While I understand the BBC is operationally independent, I am disappointed in this decision. I would also like to see the Government join these calls for the BBC to reconsider this choice. I am concerned these cuts will be devastating for highly-skilled musicians and future generations of singers.
The BBC’s newly proposed strategy follows last year’s Classical Music Review and includes 20% redundancies in the BBC Symphony, Philharmonic and Concert Orchestras, as well as the closure of the BBC Singers, its in-house chamber choir. The BBC has stated that these changes are part of a commitment to “work flexibly and creatively”, as well as “invest more widely in the future of choral singing across the UK”.
I truly value the contributions of the musicians at the BBC and I believe these cuts to classical music are short-sighted. The music sector not only adds significantly to our economy, at £4 billion in 2021, but is part of our cultural backbone. The Orchestras and Singers employ some of the finest musicians in the world and I am concerned that closures and voluntary redundancies could be deeply damaging to our cultural output.
Additionally, I worry that this decision will undermine efforts to expand cultural experiences and opportunities to people living outside London and urban areas.
More widely, I note concerns regarding Orchestra Tax Relief (OTR).

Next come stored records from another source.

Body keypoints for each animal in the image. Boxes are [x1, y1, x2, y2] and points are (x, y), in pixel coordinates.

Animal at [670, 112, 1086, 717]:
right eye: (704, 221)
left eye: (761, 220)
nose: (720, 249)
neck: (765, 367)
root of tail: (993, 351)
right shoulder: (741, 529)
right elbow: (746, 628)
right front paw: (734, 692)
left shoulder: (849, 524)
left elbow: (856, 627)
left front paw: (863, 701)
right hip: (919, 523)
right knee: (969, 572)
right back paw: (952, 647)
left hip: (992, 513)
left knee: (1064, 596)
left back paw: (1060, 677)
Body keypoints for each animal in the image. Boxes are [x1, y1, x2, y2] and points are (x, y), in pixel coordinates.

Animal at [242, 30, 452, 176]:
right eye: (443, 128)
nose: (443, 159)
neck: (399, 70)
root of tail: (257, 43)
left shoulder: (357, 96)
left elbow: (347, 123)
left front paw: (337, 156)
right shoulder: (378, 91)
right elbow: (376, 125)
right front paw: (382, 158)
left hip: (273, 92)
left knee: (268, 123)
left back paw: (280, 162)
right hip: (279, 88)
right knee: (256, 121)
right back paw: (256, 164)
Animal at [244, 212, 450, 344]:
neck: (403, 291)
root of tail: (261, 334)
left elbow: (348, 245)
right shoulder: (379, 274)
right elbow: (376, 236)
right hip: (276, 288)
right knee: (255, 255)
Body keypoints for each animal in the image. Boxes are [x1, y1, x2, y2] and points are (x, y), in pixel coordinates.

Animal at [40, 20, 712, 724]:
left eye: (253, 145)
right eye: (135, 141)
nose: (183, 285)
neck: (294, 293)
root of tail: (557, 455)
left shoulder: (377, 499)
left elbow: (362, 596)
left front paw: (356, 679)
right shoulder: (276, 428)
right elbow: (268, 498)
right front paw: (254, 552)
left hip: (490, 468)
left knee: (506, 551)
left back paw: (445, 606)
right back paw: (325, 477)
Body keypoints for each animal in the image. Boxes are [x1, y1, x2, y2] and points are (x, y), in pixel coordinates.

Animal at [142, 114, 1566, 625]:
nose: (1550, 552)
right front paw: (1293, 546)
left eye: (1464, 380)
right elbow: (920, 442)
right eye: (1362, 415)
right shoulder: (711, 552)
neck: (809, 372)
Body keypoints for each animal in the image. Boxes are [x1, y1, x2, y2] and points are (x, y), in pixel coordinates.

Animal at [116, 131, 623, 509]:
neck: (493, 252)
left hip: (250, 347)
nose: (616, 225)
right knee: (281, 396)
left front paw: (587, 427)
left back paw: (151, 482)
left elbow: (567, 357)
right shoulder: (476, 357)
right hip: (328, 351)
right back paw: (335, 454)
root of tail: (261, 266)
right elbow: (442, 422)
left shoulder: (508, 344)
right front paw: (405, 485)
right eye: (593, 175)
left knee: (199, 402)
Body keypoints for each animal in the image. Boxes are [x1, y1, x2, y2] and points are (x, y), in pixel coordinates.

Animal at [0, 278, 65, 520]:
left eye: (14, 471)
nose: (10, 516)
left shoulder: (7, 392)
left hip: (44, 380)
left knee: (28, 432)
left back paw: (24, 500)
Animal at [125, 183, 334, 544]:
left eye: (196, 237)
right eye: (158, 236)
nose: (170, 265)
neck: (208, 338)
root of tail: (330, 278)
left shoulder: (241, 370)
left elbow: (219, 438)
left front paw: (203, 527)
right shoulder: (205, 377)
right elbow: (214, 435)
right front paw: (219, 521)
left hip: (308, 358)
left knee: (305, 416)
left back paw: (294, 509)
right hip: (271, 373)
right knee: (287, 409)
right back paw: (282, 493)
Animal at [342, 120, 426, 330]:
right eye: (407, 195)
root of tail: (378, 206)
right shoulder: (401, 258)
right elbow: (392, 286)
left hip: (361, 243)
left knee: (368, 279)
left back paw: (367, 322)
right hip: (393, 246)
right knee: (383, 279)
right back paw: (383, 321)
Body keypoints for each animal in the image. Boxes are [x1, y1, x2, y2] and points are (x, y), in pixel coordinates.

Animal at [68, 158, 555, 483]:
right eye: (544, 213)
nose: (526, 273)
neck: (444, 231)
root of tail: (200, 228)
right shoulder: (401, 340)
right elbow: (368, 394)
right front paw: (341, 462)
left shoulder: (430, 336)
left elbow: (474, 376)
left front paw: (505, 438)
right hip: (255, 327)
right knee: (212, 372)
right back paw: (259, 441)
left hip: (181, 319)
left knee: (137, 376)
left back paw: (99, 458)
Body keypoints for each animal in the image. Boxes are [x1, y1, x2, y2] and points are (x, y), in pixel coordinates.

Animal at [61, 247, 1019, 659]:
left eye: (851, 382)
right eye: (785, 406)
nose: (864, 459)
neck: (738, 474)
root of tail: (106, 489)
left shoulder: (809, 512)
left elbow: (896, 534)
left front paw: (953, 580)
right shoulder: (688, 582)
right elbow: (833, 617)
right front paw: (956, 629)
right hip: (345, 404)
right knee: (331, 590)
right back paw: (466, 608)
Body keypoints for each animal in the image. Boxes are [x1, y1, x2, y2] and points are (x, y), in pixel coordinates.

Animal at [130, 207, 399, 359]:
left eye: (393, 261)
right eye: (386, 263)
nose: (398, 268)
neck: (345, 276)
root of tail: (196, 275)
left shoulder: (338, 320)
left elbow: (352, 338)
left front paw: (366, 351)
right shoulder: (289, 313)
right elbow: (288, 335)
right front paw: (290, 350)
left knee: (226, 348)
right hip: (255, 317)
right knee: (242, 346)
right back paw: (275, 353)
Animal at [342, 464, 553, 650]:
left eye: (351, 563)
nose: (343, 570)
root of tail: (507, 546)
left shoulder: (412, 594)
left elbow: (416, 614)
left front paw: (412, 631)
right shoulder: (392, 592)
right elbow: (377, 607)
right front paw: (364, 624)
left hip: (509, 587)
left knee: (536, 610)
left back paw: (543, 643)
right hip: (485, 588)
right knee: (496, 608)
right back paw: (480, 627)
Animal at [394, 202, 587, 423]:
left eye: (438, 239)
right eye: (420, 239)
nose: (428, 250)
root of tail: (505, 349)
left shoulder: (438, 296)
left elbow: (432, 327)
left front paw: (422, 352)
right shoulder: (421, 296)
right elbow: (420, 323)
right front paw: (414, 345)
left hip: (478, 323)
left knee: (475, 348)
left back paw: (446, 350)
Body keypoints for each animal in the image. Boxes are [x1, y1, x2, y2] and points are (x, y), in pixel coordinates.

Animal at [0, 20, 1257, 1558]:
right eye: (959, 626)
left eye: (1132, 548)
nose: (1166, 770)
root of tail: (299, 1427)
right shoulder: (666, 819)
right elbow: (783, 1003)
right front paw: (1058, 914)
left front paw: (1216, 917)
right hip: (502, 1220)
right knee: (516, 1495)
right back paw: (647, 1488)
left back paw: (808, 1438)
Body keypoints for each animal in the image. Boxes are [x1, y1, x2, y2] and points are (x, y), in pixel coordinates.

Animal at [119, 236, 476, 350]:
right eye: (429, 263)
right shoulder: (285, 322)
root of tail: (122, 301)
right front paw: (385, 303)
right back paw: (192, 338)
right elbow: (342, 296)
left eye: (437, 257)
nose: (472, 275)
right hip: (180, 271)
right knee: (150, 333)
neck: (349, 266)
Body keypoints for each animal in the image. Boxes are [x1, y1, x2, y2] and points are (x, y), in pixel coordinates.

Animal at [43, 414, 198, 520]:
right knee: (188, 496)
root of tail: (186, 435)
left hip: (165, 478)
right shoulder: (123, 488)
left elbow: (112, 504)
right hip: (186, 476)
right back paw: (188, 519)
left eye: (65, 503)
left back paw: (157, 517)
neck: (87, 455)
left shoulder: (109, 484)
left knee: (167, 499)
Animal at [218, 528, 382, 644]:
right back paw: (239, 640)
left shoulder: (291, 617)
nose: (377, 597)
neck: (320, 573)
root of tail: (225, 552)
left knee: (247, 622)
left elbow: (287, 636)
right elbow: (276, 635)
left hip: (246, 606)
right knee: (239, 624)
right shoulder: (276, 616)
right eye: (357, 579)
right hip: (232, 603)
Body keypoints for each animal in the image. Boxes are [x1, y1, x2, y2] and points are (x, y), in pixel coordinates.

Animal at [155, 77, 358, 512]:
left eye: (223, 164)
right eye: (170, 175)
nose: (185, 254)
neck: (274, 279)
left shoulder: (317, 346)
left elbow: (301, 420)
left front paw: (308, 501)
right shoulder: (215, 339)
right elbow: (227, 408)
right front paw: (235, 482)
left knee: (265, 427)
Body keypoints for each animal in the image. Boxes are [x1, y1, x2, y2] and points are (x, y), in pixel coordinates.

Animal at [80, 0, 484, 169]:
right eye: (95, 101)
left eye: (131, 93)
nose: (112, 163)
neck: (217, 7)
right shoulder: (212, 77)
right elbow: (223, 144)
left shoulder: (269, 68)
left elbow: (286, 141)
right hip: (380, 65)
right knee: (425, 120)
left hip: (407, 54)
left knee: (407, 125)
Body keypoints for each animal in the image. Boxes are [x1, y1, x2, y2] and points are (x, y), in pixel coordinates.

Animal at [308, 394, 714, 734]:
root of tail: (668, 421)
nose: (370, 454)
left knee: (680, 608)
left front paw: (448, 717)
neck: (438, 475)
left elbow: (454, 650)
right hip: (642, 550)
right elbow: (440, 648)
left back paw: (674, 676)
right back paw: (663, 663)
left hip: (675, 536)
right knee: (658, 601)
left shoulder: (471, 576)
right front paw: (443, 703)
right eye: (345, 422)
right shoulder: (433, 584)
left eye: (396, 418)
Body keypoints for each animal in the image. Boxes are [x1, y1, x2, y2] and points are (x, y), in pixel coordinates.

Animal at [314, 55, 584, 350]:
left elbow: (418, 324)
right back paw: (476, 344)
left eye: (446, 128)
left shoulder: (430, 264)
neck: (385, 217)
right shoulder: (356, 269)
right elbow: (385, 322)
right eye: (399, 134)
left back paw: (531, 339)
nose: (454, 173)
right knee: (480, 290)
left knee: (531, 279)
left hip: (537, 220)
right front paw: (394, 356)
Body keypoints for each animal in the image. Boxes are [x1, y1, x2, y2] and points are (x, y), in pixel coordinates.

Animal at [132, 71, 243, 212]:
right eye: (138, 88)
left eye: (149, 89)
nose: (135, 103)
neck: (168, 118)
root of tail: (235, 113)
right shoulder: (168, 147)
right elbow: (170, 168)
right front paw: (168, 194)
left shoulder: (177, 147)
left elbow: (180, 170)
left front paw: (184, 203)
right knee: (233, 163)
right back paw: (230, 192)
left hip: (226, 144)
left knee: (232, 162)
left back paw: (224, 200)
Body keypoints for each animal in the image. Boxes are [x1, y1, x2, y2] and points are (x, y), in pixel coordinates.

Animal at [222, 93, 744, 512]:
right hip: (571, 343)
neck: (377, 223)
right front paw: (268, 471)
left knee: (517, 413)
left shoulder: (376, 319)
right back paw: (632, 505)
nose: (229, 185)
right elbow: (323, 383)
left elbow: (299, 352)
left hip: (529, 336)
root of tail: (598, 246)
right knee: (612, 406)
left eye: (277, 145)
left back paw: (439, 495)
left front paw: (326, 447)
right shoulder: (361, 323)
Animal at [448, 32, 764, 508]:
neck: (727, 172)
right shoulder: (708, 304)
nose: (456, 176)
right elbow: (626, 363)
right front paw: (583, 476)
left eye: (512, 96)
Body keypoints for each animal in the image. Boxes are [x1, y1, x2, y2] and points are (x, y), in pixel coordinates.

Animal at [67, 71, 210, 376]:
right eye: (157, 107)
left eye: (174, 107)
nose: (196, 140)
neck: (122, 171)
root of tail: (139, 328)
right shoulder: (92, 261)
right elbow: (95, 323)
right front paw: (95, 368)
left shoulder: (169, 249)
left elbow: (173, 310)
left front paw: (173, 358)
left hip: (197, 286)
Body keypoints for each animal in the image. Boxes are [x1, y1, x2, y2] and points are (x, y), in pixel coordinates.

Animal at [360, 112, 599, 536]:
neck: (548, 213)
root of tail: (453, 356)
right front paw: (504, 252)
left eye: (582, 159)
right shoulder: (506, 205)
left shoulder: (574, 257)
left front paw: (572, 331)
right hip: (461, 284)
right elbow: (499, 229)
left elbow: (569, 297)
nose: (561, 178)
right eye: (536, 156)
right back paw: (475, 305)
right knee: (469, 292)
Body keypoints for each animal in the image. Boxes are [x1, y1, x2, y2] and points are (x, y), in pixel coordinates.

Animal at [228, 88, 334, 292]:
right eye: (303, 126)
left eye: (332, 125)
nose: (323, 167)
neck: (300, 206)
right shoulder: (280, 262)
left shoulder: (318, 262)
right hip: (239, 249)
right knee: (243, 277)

The uplifted rate of 50% was due to be reduced to 35% in April 2023, and again further to 25% in April 2024, cutting relief by half. The Government has now announced that the relief will continue at the existing rate until 2025, which has been broadly welcomed by arts organisations. After withstanding the COVID-19 pandemic, many institutions are facing reduced ticket sales, record rates of inflation and increased fuel bills. I am therefore pleased that, following parliamentary pressure, this reduction has been reconsidered.